The row between the Irish Farmers' Association and Irish Sugar has intensified over the price offered to farmers for sugar beet.
The farming organisation has accused the Greencore subsidiary of "intransigence" in the price it is offering for the crop which is worth £55 million to farmers annually. Irish Sugar says it will resist attempts by the IFA to "bully" it into price concessions.
Up to 500 farmers and their families, yesterday attended a rally outside the Carlow beet processing plant which closed on Saturday. Another rally was scheduled for the second processing plant at Mallow, Co Cork, due to cease operations tomorrow.
Six hundred and fifty people are employed in the two factories, which process the beet harvest of up to 200,000 tonnes from 4,000 farmers, between October and January. A decision is expected today on their future.

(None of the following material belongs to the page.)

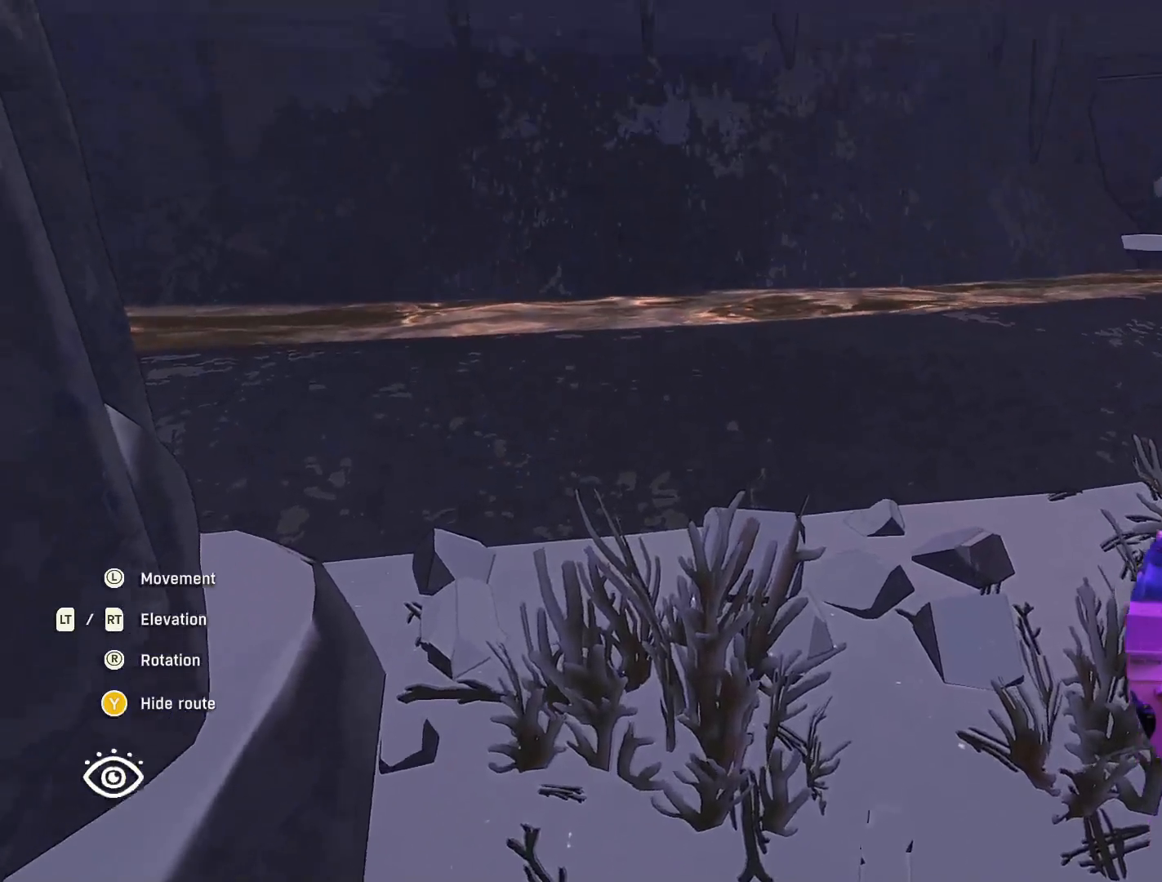
{"buttons": [], "left_stick": "center", "right_stick": "center", "events": [[250, "right_stick", "center"]]}
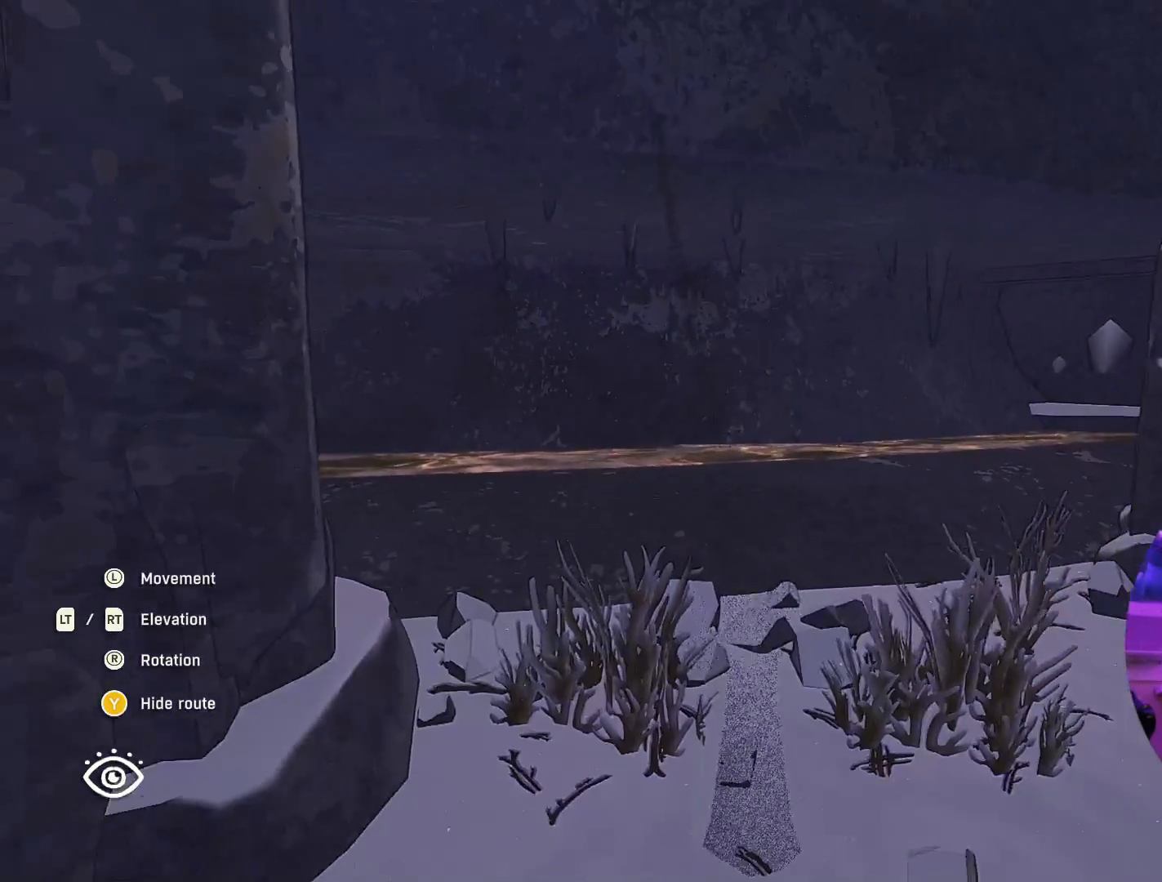
{"buttons": [], "left_stick": "down-left", "right_stick": "center", "events": [[450, "left_stick", "down-left"]]}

The dispute came to a head on Wednesday when the IFA decided to refuse to supply beet to the Irish Sugar factories. One third of the beet crop has been processed but there is now no more beet to process, resulting in closure.
Irish Sugar says it pays significantly more for beet than either France or Britain. Its chief executive, Dr Sean Brady, claimed the IFA had engaged in unlawful action by inducing beet growers to break their contracts.
However, IFA president Mr Tom Parlon said farmers had been "backed into a corner". He said the company had cut the price of beet by 10 per cent and that the cost of production of beet has risen by £60 an acre for farmers. They had also lost concessions worth £3.50 a tonne. "A £1 a tonne increase to growers would cost Greencore £1.3 million and this is a company that has written off £55 million in disastrous US investments," Mr Parlon said.